Por primera vez en todo el día, estaba quieto.
Podía pensar.
Deseó no hacerlo, y que los otros tres llegaran de una vez para ponerse en marcha. Por eso les había citado cerca de su destino tras llamarles por teléfono, aunque había llegado antes. Probablemente ellos aún tardarían unos minutos. Demasiados.
¿Y si hubiera ido solo?
No, qué estupidez. Se lo había repetido ya una docena de veces. Los necesitaba. De entrada porque él no conocía al camello, y Máximo sí. Y también porque cuando lo tuviese delante…
¿Qué haría cuando lo tuviese delante?
Lo más importante era Luciana, conseguir una pastilla. Pero aquel cerdo era el causante de que ella estuviese como estaba. Era como si la hubiese matado, aunque…
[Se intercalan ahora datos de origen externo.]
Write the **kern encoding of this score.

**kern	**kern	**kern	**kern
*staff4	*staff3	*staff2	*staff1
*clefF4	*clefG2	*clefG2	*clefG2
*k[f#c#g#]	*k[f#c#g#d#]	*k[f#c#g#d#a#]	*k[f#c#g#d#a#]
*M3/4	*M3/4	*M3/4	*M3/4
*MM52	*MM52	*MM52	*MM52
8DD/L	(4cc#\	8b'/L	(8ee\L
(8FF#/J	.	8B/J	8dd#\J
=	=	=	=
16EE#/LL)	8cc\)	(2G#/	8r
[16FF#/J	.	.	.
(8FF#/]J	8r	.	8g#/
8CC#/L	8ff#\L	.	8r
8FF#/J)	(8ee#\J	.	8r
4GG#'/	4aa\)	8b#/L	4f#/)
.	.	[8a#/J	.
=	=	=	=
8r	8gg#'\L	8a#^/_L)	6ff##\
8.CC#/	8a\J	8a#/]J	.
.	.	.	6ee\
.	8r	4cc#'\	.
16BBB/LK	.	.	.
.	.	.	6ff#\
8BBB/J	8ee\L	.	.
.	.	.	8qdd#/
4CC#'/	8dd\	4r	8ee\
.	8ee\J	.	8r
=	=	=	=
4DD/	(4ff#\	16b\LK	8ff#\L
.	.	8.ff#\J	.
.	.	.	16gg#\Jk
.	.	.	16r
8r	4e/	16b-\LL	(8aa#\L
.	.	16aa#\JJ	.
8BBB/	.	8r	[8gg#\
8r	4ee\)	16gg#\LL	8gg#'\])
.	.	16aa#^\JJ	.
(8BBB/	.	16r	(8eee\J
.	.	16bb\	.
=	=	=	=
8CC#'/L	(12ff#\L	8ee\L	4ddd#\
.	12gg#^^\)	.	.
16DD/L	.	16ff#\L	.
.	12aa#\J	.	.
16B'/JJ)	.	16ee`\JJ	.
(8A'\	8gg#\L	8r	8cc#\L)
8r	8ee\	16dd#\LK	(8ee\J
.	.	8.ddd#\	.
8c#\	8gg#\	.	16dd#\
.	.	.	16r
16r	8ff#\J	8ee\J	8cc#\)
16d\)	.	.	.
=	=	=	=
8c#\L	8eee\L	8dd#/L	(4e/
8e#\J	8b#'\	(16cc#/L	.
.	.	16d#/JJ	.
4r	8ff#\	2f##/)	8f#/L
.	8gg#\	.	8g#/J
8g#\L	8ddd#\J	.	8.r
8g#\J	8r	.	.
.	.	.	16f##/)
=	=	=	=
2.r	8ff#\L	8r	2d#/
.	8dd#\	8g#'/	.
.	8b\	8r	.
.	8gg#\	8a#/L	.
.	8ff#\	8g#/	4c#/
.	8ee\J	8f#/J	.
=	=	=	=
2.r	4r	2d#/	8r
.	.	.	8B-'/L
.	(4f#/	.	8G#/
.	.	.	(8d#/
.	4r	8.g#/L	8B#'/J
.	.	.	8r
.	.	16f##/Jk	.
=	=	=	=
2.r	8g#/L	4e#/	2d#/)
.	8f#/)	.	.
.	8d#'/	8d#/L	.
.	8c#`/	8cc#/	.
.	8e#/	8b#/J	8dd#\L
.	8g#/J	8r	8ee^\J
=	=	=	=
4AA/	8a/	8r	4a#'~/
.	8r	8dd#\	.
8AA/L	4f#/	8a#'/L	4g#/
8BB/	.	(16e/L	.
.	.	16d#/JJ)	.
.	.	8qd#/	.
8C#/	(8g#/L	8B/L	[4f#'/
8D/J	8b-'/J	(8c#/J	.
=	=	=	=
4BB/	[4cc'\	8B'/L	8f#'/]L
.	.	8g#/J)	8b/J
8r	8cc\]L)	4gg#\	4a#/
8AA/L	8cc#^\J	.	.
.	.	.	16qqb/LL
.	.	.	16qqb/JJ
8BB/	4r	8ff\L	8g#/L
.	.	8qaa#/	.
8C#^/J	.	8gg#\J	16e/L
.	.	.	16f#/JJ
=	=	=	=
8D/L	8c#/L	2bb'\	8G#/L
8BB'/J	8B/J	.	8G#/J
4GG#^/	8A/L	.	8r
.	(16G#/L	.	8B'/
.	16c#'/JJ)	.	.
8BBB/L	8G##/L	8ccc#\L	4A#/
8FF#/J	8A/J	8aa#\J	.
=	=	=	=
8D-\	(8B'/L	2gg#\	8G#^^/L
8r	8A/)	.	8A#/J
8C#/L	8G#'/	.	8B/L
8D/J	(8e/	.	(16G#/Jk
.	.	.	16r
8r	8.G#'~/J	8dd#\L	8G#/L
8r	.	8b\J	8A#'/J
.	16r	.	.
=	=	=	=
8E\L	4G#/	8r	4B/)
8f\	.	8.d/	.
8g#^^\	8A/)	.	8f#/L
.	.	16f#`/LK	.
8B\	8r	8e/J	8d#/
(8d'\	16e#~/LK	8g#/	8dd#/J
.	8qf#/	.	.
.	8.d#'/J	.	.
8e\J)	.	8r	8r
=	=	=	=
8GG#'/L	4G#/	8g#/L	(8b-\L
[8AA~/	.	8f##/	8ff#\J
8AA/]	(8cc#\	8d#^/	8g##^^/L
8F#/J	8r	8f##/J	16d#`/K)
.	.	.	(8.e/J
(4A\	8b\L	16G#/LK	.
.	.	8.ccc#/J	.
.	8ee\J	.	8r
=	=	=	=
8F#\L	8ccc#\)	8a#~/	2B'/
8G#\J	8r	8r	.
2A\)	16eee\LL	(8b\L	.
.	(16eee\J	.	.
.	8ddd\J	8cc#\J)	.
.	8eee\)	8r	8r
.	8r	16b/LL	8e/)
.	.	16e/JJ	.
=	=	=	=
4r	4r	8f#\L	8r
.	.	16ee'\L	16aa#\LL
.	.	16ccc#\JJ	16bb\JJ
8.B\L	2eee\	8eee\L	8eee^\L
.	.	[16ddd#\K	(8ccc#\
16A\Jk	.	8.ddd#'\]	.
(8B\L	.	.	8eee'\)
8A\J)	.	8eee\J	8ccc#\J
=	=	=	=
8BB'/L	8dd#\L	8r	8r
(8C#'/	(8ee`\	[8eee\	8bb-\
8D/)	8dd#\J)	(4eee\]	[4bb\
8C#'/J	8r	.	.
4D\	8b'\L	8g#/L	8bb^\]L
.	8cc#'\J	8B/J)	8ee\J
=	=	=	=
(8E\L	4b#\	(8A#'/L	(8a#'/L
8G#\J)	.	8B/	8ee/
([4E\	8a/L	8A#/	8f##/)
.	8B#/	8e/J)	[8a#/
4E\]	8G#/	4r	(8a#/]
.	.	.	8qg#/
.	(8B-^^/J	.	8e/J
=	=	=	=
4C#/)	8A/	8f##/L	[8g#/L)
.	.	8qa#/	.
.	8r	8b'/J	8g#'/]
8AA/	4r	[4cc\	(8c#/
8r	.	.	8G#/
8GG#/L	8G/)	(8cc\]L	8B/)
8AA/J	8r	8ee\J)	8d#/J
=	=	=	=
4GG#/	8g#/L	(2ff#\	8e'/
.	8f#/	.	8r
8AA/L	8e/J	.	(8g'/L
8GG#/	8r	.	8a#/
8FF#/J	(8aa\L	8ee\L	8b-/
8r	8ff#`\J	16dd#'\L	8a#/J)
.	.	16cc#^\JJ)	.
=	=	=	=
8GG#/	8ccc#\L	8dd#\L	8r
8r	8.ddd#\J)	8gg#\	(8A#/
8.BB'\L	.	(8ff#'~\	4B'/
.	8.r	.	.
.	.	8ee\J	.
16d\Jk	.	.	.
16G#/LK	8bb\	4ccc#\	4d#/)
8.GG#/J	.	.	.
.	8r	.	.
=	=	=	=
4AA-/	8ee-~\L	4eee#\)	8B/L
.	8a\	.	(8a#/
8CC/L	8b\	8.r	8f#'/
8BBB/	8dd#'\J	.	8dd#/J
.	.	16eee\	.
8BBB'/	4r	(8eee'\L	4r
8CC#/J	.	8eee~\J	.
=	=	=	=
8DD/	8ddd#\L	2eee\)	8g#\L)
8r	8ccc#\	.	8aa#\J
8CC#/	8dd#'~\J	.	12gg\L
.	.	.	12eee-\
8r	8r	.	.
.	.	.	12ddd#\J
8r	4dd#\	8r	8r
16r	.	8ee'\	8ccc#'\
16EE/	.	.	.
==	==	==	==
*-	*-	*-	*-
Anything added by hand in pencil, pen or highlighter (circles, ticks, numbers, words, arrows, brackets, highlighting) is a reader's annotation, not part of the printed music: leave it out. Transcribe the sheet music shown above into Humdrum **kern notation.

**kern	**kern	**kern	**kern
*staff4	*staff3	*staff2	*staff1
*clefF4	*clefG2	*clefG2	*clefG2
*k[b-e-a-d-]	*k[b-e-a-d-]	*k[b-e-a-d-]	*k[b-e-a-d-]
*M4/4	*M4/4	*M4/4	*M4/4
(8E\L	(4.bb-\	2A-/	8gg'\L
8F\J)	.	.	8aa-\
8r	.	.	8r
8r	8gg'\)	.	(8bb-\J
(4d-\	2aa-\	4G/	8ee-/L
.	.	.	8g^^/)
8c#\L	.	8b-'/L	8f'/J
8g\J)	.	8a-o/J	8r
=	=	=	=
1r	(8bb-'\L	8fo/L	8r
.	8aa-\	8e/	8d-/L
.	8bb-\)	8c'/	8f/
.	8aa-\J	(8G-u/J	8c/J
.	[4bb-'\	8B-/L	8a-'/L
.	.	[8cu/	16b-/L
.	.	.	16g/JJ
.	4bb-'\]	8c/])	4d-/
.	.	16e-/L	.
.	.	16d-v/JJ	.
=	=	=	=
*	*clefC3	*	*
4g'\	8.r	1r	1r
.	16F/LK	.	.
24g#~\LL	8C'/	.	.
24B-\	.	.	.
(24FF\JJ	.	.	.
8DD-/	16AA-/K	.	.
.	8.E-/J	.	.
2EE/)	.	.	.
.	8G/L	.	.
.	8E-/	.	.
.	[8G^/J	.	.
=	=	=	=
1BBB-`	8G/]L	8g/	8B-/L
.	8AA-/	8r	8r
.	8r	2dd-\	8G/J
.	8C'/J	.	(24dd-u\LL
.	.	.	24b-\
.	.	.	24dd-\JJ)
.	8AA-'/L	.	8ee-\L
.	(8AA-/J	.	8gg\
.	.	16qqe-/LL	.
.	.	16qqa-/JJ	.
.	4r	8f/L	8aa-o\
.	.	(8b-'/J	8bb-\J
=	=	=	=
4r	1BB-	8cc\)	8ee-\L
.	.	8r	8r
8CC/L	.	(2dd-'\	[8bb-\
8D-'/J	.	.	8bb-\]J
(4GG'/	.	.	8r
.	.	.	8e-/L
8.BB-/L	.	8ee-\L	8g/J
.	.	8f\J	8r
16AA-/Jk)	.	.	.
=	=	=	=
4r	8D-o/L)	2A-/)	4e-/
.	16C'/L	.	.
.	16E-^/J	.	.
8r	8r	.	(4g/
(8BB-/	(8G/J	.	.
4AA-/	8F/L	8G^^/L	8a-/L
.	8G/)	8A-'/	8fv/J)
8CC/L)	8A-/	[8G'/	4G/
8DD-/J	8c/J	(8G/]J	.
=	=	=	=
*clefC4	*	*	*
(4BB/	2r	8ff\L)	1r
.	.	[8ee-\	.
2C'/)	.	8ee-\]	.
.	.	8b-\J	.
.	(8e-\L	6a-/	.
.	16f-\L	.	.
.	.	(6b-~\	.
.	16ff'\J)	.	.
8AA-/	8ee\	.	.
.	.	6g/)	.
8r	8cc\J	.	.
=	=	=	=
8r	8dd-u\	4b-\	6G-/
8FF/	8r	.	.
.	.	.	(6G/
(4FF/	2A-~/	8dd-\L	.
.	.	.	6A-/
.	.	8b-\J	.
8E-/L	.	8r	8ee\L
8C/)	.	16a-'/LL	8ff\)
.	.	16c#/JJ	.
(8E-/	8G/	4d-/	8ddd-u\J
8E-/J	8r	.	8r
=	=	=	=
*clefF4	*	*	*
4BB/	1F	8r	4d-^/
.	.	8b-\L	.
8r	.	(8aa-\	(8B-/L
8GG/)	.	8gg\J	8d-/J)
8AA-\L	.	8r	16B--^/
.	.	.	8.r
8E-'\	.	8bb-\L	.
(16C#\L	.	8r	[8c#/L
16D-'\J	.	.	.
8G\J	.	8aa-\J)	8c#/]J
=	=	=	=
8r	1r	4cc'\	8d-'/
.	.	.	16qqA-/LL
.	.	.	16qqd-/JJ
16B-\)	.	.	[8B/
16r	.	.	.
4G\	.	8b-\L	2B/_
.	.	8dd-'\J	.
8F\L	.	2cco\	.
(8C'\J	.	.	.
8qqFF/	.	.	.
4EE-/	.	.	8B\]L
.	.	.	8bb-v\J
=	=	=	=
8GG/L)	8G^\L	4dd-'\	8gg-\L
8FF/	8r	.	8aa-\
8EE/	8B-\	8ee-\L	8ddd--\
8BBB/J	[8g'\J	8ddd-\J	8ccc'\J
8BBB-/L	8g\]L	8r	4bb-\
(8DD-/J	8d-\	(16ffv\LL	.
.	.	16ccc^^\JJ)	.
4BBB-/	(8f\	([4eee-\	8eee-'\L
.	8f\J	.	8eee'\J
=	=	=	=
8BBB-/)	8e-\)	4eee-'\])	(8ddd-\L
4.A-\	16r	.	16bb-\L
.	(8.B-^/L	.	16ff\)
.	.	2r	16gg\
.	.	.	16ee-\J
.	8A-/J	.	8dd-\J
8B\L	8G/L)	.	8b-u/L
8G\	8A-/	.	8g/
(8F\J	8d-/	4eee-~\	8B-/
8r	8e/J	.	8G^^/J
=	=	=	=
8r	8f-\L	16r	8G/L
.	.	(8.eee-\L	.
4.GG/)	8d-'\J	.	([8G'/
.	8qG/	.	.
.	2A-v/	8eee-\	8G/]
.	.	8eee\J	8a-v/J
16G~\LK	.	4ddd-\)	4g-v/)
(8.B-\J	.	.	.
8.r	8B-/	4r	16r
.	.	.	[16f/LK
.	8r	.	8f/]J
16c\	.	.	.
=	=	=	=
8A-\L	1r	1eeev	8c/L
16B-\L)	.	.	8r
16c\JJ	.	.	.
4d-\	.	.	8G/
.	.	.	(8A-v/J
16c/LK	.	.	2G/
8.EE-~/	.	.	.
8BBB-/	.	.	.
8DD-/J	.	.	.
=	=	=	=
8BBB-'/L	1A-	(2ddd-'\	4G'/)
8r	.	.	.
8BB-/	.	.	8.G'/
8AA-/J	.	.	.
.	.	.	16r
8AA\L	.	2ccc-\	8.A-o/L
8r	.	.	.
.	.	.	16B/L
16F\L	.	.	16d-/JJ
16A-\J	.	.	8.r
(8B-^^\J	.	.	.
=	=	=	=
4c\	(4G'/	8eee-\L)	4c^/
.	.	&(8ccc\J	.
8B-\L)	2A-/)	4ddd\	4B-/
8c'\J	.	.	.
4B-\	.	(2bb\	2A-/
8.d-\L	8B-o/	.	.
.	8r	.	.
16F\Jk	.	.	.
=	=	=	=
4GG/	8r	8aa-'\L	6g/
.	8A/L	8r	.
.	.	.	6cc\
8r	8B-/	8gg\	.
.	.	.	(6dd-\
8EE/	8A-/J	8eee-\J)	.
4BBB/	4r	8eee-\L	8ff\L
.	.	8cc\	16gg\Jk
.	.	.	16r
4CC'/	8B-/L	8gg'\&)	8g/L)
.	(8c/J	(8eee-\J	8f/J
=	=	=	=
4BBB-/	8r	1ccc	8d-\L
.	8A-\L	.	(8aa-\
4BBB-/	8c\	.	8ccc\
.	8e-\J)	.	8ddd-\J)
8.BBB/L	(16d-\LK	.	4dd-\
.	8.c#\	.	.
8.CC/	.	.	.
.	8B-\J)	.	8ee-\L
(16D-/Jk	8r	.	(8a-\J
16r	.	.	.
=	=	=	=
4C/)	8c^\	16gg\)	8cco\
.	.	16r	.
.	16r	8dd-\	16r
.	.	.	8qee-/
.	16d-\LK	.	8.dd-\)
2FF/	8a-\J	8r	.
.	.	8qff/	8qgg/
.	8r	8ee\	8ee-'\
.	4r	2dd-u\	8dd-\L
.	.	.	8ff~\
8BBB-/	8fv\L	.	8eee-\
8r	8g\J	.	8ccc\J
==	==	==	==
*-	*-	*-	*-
No, no era cierto. El camello no era más que un eslabón de la cadena. Y el último, el decisivo, eran ellos.
Ellos decidían comprar, y tomársela. Ellos y nadie más que ellos.
Un juego divertido.
Para eso se es joven, para probar cosas, para experimentar.
Para eso y para desafiarlo todo.
¿O no?
Anduvo inquieto por la esquina. Parecía idiota. Un idiota de diecinueve años. ¿Por qué todas las reflexiones surgían después de que las cosas hubieran pasado? ¿Por qué los ataques de madurez, y los sentimientos, y las prevenciones, y el sentirse carca, y…?
La confusión lo invadía como una marea negra.
Impregnándolo todo.
De acuerdo, darían con ese cabrón, compraría una pastilla, apretaría los puños y las mandíbulas, se tragaría su odio, sus deseos de venganza, y luego irían al hospital y llamarían a la policía. Por ese orden. Existía la ley.
Aunque nada, ni siquiera esa ley, podría ayudar a Luciana a volver a la vida.
Siguió caminando arriba y abajo, inquieto, mientras los coches pasaban por su lado llenándole de humos y ruidos. Ningún taxi se detuvo en la calzada. Volvía a moverse para no pensar, para seguir activo.
Lo peor llegaría más tarde, cuando tuviera que parar.
Entonces estaría probablemente tan muerto en vida como Luciana.